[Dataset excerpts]
********************

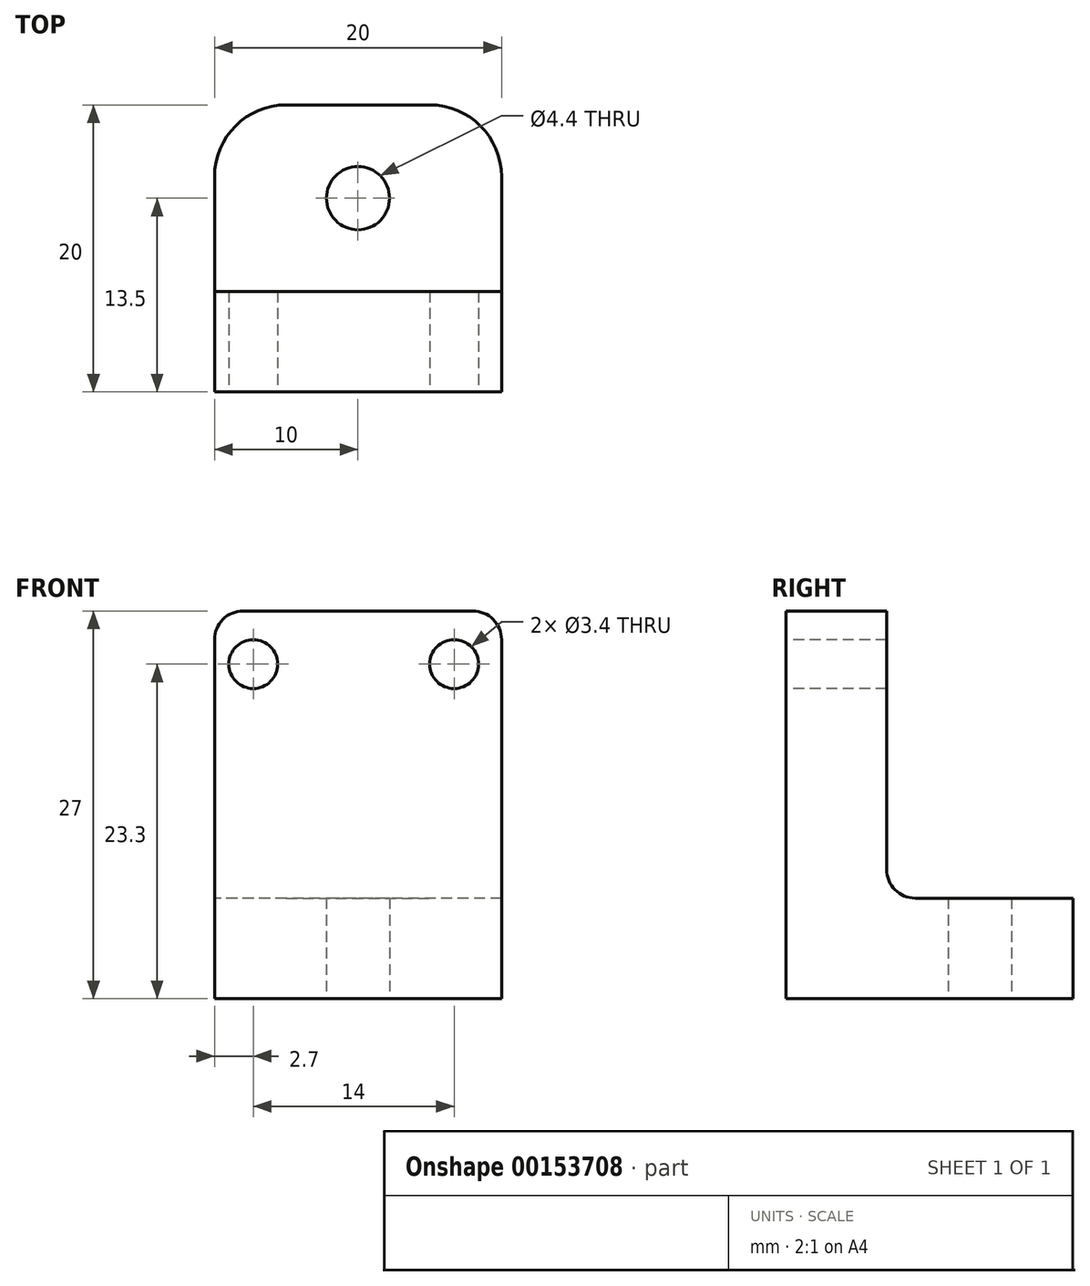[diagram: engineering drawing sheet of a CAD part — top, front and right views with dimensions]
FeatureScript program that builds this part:
annotation { "Feature Type Name" : "Feature", "Feature Type Description" : "" }
export const myFeature = defineFeature(function(context is Context, id is Id, definition is map)
    precondition{}
    {
        {
            var Q0;
            Q0=qCreatedBy(makeId("Top.planeOp"),FACE);
            var sketch = newSketch(context, id + "F0", { "sketchPlane" : qUnion([Q0])});
            skLineSegment(sketch, "E0.bottom", {"start": v(0, 0) * mm, "end": v(20, 0) * mm});
            skLineSegment(sketch, "E0.top", {"start": v(0, 20) * mm, "end": v(20, 20) * mm});
            skLineSegment(sketch, "E0.left", {"start": v(0, 0) * mm, "end": v(0, 20) * mm});
            skLineSegment(sketch, "E0.right", {"start": v(20, 0) * mm, "end": v(20, 20) * mm});
            skCircle(sketch, "E1", {"center": v(10, 13.5) * mm, "radius": 2.2 * mm});
            skPoint(sketch, "E1.centerSnap0", {"position": v(20, 13.5) * mm});
            skPoint(sketch, "E1.centerSnap1", {"position": v(10, 20) * mm});
            skSolve(sketch);
        }
        {
            var Q0;
            Q0=makeQuery(id+"F0.imprint","IMPRINT",FACE,{"disambiguationData":[TD([[makeQuery(id+"F0.imprint","IMPRINT",EDGE,{"derivedFrom":sQuery(id+"F0.wireOp",EDGE,"E0.bottom")}),1.0]])]});
            extrude(context, id + "F1", {"entities" : qUnion([Q0]), "depth" : 7 * mm});
        }
        {
            var Q0;
            Q0=qCreatedBy(makeId("Top.planeOp"),FACE);
            var sketch = newSketch(context, id + "F2", { "sketchPlane" : qUnion([Q0])});
            skLineSegment(sketch, "E2.bottom", {"start": v(0, 0) * mm, "end": v(20, 0) * mm});
            skLineSegment(sketch, "E2.top", {"start": v(0, 7) * mm, "end": v(20, 7) * mm});
            skLineSegment(sketch, "E2.left", {"start": v(0, 0) * mm, "end": v(0, 7) * mm});
            skLineSegment(sketch, "E2.right", {"start": v(20, 0) * mm, "end": v(20, 7) * mm});
            skSolve(sketch);
        }
        {
            var Q0;
            Q0 = qSketchRegion(id + "F2", true);
            extrude(context, id + "F3", {"entities" : qUnion([Q0]), "operationType" : NewBodyOperationType.ADD, "depth" : 27 * mm});
        }
        {
            var Q0;
            Q0=makeQuery(id+"F3.boolean.opBoolean","MERGE",FACE,{"derivedFrom":[makeQuery(id+"F1.opExtrude","SWEPT_FACE",FACE,{"disambiguationData":[OSD([sQuery(id+"F0.wireOp",EDGE,"E0.bottom")])]}),makeQuery(id+"F3.opExtrude","SWEPT_FACE",FACE,{"disambiguationData":[OSD([sQuery(id+"F2.wireOp",EDGE,"E2.bottom")])]})]});
            var sketch = newSketch(context, id + "F4", { "sketchPlane" : qUnion([Q0])});
            skCircle(sketch, "E3", {"center": v(16.7, 23.3) * mm, "radius": 1.7 * mm});
            skCircle(sketch, "E4", {"center": v(2.7, 23.3) * mm, "radius": 1.7 * mm});
            skSolve(sketch);
        }
        {
            var Q0;
            Q0=makeQuery(id+"F4.imprint","IMPRINT",FACE,{"disambiguationData":[TD([[makeQuery(id+"F4.imprint","IMPRINT",EDGE,{"derivedFrom":sQuery(id+"F4.wireOp",EDGE,"E4")}),1.0]])]});
            var Q1;
            Q1=makeQuery(id+"F4.imprint","IMPRINT",FACE,{"disambiguationData":[TD([[makeQuery(id+"F4.imprint","IMPRINT",EDGE,{"derivedFrom":sQuery(id+"F4.wireOp",EDGE,"E3")}),1.0]])]});
            extrude(context, id + "F5", {"entities" : qUnion([Q0, Q1]), "operationType" : NewBodyOperationType.REMOVE, "endBound" : BoundingType.UP_TO_NEXT, "oppositeDirection" : true, "depth" : 25 * mm});
        }
        {
            var Q0;
            Q0=makeQuery(id+"F1.opExtrude","SWEPT_EDGE",EDGE,{"disambiguationData":[OSD([sQuery(id+"F0.wireOp",EDGE,"E0.top"),sQuery(id+"F0.wireOp",EDGE,"E0.left")])]});
            var Q1;
            Q1=makeQuery(id+"F1.opExtrude","SWEPT_EDGE",EDGE,{"disambiguationData":[OSD([sQuery(id+"F0.wireOp",EDGE,"E0.top"),sQuery(id+"F0.wireOp",EDGE,"E0.right")])]});
            fillet(context, id + "F6", {"entities" : qUnion([Q0, Q1]), "radius" : 5 * mm, "tangentPropagation" : true, "allowEdgeOverflow" : false});
        }
        {
            var Q0;
            Q0=makeQuery(id+"F3.opExtrude","CAP_EDGE",EDGE,{"disambiguationData":[OSD([sQuery(id+"F2.wireOp",EDGE,"E2.left")])],"isStart":false});
            var Q1;
            Q1=makeQuery(id+"F3.opExtrude","CAP_EDGE",EDGE,{"disambiguationData":[OSD([sQuery(id+"F2.wireOp",EDGE,"E2.right")])],"isStart":false});
            var Q2;
            Q2=makeQuery(id+"F3.boolean.opBoolean","INTERSECT",EDGE,{"derivedFrom":[makeQuery(id+"F1.opExtrude","CAP_FACE",FACE,{"disambiguationData":[OSD([sQuery(id+"F0.wireOp",EDGE,"E0.bottom"),sQuery(id+"F0.wireOp",EDGE,"E0.top"),sQuery(id+"F0.wireOp",EDGE,"E0.left"),sQuery(id+"F0.wireOp",EDGE,"E0.right"),sQuery(id+"F0.wireOp",EDGE,"E1")])],"isStart":false}),makeQuery(id+"F3.opExtrude","SWEPT_FACE",FACE,{"disambiguationData":[OSD([sQuery(id+"F2.wireOp",EDGE,"E2.top")])]})]});
            fillet(context, id + "F7", {"entities" : qUnion([Q0, Q1, Q2]), "radius" : 2 * mm, "tangentPropagation" : true, "allowEdgeOverflow" : false});
        }
    });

********************

> [Work required]
How many lines of the records above contain the string "NewBodyOperationType"? Reply with the number only.

> [The result]
2